=== Source text ===
==============================

Re: HBaseClient.call() hang

Posted by Azuryy Yu <az...@gmail.com>.

Don't increase RS timeout to avoid this issue. what size of your block
size? and can you paste your JVM options here?

I also met a long GC problem, but I tuned jvm options, it works very well
now.


On Tue, Dec 18, 2012 at 1:18 AM, Bryan Keller <br...@gmail.com> wrote:

> It seems there was a cascading effect. The regionservers were busy with
> scanning a table, which resulted in some long GC's. The GC's were long
> enough to trigger the Zookeeper timeout on at least one regionserver, which
> resulted in the regionserver shutting itself down. This then caused the
> Object.wait() call which got stuck, and only exited after the very long RPC
> timeout.

==============================

=== Dataset extract ===
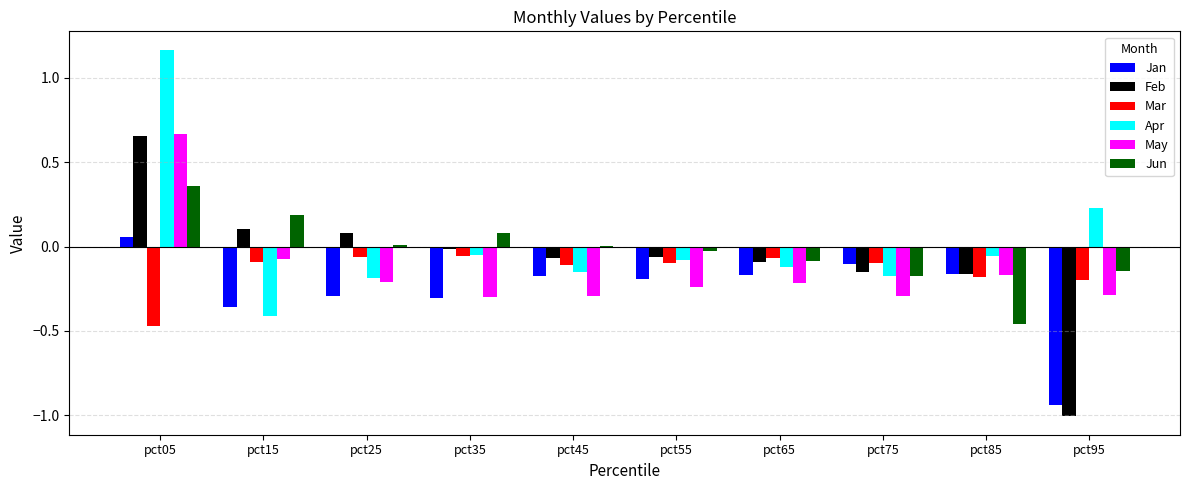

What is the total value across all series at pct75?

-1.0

==============================

=== Work request ===
Answer these from the HBase forum reply:
(a) What change does Azuryy Yu advise against as a way to avoid the issue?
(b) How did Azuryy Yu get a long GC problem working well?
(c) According to Bryan Keller, what were the regionservers busy with when the long GCs happened?

=== Answer section ===
(a) Increasing the RS timeout.
(b) By tuning the JVM options.
(c) Scanning a table.